> [WHAT IS BEING ASKED] Using the data below, return the stretch from the line that contains "(314, 588) = (446, 194): black hat -> none" through the line that contains "(495, 444) = (291, 214): green bowl -> none", both included, exactly as it stands and nothing beyond it.
-- RECORDED DATA follows --
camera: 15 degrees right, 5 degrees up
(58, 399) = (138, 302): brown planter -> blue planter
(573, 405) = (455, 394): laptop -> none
-- RECORDED DATA concluded --
-- RECORDED DATA follows --
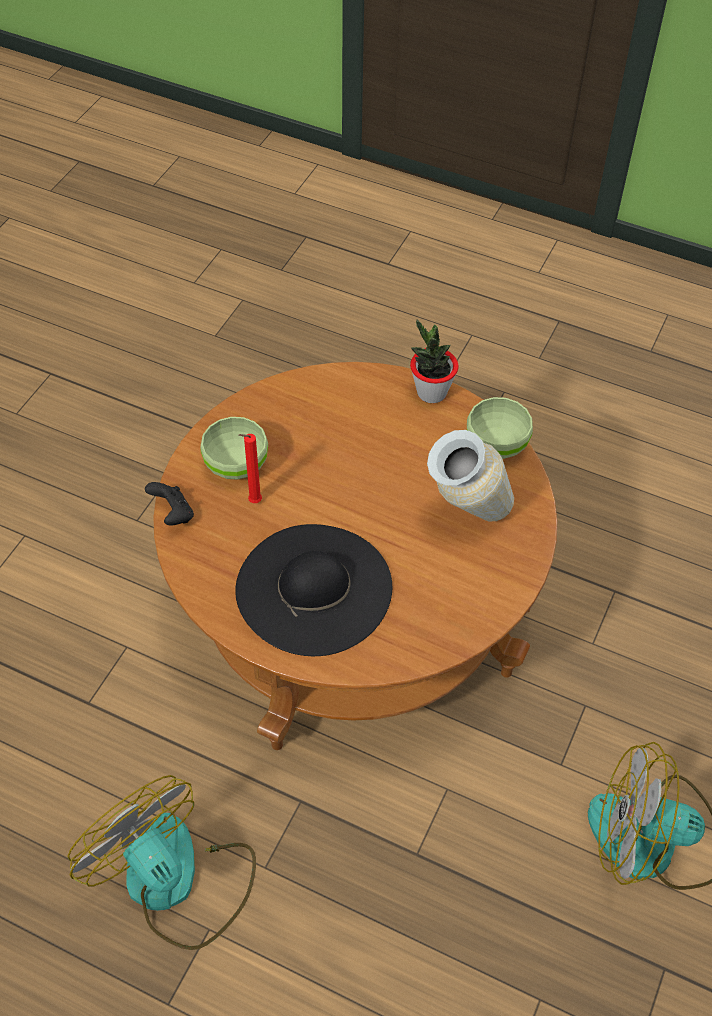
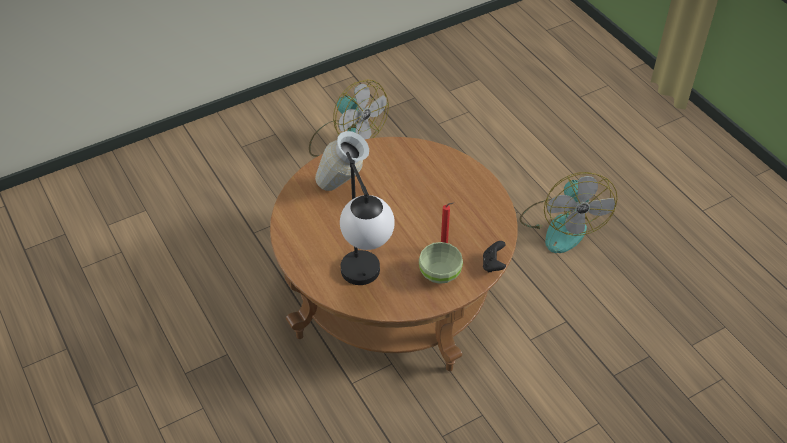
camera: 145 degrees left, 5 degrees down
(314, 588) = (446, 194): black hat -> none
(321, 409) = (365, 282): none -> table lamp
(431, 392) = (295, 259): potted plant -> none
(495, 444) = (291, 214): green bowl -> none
-- RECORDED DATA concluded --
> [EXERCISE RESPONSE]
(314, 588) = (446, 194): black hat -> none
(321, 409) = (365, 282): none -> table lamp
(431, 392) = (295, 259): potted plant -> none
(495, 444) = (291, 214): green bowl -> none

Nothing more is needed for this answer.